Scientists have searched for environmental factors that might play a role in the development of high blood pressure — and it appears a big connection to diet has been found. Diana Jalal, MD, of the University of Colorado Denver Health Sciences Center, and her colleagues have come up with evidence that the rise in the rate of hypertension over the past hundred years is directly related to the increase in the consumption of fructose.

Dr. Jalal and her research team analyzed data from the National Health and Nutrition Examination Survey collected from 2003 to 2006. Their study involved 4,528 US adults 18 years of age or older with no prior history of hypertension. The research subjects answered questions about their consumption of foods and beverages such as fruit juices, soft drinks, bakery products, and candy sweetened with fructose (primarily HFCS).

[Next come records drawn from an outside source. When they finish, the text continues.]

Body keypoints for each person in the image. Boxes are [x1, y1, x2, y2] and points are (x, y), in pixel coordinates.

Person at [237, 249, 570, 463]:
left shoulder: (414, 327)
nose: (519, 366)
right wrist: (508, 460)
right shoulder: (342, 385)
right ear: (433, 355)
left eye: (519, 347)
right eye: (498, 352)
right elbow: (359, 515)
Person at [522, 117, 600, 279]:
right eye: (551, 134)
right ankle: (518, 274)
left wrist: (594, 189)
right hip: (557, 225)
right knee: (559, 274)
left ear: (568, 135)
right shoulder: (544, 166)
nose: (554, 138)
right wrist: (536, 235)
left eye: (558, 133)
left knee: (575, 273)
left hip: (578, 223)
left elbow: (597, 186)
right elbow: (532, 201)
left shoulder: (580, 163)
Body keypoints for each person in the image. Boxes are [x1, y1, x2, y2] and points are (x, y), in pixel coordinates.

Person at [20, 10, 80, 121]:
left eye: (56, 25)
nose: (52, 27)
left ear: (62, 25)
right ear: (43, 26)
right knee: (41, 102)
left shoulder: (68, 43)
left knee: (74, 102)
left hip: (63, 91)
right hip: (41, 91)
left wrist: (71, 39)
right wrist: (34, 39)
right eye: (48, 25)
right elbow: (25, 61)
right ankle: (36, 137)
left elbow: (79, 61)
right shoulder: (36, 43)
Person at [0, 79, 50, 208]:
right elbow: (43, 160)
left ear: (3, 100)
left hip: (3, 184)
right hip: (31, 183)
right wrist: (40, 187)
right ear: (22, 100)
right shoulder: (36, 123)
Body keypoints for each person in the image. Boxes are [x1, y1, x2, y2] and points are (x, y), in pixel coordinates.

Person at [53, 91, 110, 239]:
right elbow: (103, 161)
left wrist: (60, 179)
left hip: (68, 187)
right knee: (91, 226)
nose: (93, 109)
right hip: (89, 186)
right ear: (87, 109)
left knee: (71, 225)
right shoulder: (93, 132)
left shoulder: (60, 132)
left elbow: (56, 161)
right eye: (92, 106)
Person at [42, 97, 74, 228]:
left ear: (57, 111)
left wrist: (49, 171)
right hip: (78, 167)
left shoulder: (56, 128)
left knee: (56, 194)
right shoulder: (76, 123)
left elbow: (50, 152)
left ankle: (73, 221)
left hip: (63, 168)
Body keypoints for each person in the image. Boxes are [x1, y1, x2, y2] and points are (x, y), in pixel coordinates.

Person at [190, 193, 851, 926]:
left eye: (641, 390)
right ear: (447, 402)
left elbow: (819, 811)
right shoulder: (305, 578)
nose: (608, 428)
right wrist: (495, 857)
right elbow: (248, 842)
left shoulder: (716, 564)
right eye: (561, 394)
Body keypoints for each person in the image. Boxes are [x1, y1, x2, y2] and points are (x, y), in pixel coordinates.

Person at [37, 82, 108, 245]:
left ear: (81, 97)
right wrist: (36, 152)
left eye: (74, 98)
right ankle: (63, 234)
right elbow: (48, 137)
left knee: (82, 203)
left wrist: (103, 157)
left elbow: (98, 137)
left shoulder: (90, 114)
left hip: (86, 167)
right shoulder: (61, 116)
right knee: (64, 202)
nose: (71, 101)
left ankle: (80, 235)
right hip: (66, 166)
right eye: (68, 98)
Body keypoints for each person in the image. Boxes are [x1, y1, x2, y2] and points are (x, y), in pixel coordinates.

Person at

The results, just published in the Journal of the American Society Nephrology (JASN), showed that people whose diet contained 74 grams or more per day of fructose — the equivalent of drinking about 2 and a half soft drinks daily — had a greatly increased risk of high blood pressure. A normal blood pressure reading is below 120/80 mmHg. But for research participants consuming fructose regularly, the risk of a high blood pressure level of 134/85 went up 26 percent and the risk of having a blood pressure reading of 140/90 climbed by 30 percent. However, the risk of very high blood pressure — 160/100 — was 77 percent higher in those consuming fructose sweetened foods and drinks on a daily basis.

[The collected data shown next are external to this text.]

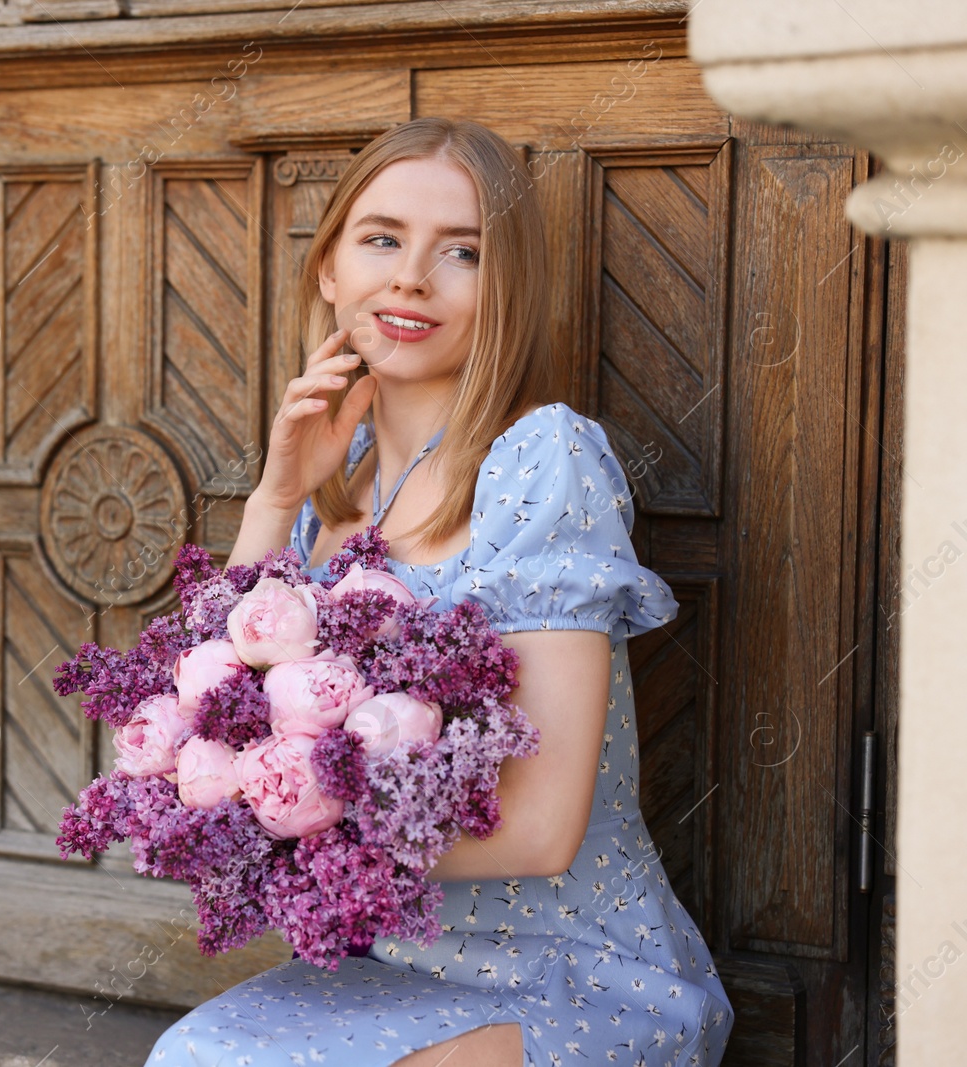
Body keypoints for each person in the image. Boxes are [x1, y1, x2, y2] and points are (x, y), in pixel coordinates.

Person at [144, 117, 733, 1067]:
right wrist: (277, 493)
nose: (412, 276)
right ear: (330, 267)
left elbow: (541, 832)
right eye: (382, 238)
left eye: (462, 251)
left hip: (568, 971)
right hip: (382, 964)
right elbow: (208, 709)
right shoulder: (335, 489)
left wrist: (273, 832)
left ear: (509, 287)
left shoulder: (544, 459)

According to the scientists, their findings suggest that cutting back on foods and beverages containing a lot of fructose might decrease the risk of developing hypertension. "Our study identifies a potentially modifiable risk factor for high blood pressure," Dr. Jalal said in a statement to the media. "However, well-planned prospective randomized clinical studies need to be completed to see if low fructose diets will prevent the development of hypertension and its complications."